Berhasilkah? Yup, tentu. Uang kan bisa bicara. Hanya dengan 300 ribu perak hari itu juga jadilah SIM buat si A, tapi tertera namanya dengan nama sang sepupu (sebutlah M). Kalau dulu kita membuat SIM dengan "menembak" umur, sekarang bahkan dengan KTP orang lain urusan bisa beres meski foto di KTP jelas-jelas beda dengan yang mau membuat SIM. Kata si A; "it was so easy Oom..." ujarnya sambil terkekeh-kekeh.

Pada saat si A bercerita itu beberapa hari sebelumnya saya baru baca di koran laporan Indonesia Transparency, bahwa lembaga terkorup di 2007 di Indonesia ini masih lembaga kepolisian... (klop kan?)

Jumat, 04 Januari 2008

Masihkah Kita Bangsa yang Ramah?

Berkendara di Jakarta 1 - 2 tahun terakhir ini bak suatu perjuangan hidup dan mati. Begitu keluar dari rumah kita seolah bakal menghadapi sebuah pertempuran, baik fisik apalagi batin. Kalau fisik tidak kuat berjam-jam di kendaraan akibatnya badan pegal. Kalau batin yang tak kuat, kolesterol naik, hipertensi meningkat, jantung berdebar, dlsb.

Kemarin saya menyaksikan seorang supir bus yang sedang ngetem berlari mengejar pengendara sepeda motor dengan rantai di tangan yang siap dihujamkan. Sebelumnya, si pengendara motor menendang body bus sambil memaki sang supir (mungkin karena motornya terserempet). Lalu si supir turun dari bus sambil membawa rantai tadi. Barangkali skestsa peristiwa seperti itu beragam terjadi dalam seharinya di Jakarta. Memang, melihat ulah pengemudi angkutan umum, terutama bus dan angkot, kita hanya bisa mengurut dada. Untuk terhindar dari stress, istri saya sering mengingatkan saya untuk berempati kepada mereka dan mensyukuri kalau kita masih bisa naik mobil yang dingin.

Lalu setelah membandingkan dengan pengalaman berkendara di Auckland, saya berkesimpulan bahwa kebanyakan kita memulai berkendara mobil atau motor dengan belajar secara teknis. Bagaimana maju, mundur, belok, ngerem, dlsb. Lalu kita ikut ujian ambil SIM yang kerap merupakan "sandiwara", karena uang berbicara. Sedangkan di NZ pada umumnya, ujian SIM dilakukan untuk melihat apakah kita sudah dianggap layak untuk berlalu lintas dengan baik dan benar, bukan sekedar aspek teknis maju, mundur dan belok.

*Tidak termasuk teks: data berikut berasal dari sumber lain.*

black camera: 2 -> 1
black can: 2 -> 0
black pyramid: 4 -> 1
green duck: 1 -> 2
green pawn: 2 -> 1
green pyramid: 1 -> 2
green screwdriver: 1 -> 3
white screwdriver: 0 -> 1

Maka, berbekal kebisaan berkendara secara teknis tanpa diajari berlalu lintas yang tertib dan sopan, jadilah setiap hari kita melihat para pengendara yang tidak lagi ramah, egois, adu kuat, pokoknya benar-bnar seperti hukum rimba.

Nah, setujukah anda bahwa bangsa yang ramah, sopan dan toleran tercermin dari bagaimana mereka berkendara?

Rabu, 02 Januari 2008

Tentang 200 Universitas Terbaik Dunia 2007

Salah satu laporan di Majalah Campus Asia vol. 2 number 1, edisi Maret 2008 (hebat ya, edisi Maret 2008 sudah beredar di Januari 2008, penerbitnya Universitas Pelita Harapan -- grup Lippo), adalah tentang 200 universitas unggulan dunia 2007 yang sumbernya diambil dari Times Higher Education Suplement. Penilaiannya berdasarkan berbagai variabel, termasuk rasio pengajar -- mahasiswanya, juga jumlah mahasiswa internasionalnya.

Sebagai orang Asia, saya bangga juga karena di 50 besar ada: University of Tokyo (17), University of Hongkong (18), National University of Singapore (33), Peking University (36), Chinese University of Hongkong (38), Tsinghua University (40), Osaka University (46). Dari Australia ada 6 di 50 besar ini, yaitu: ANU (16), University of Melbourne (27), University of Sydney (31), University of Queensland (33), Monash University (43) dan University of New South Wales (44).

Bagaimana dengan universitas di NZ dalam kancah 200 universitas unggulan dunia ini? Ada University of Auckland (50) -- masih lebih baik dari University of Western Australia (62) -- kemudian ada University of Otago - di kota Dunedin (114) dan University of Canterbury - di kota Christchurch (188). Sedangkan yang paling buncit di posisi 200 adalah RMIT (Australia). Di ASEAN, kita hanya diwakili oleh Singapura, termasuk Nanyang Technological University (69).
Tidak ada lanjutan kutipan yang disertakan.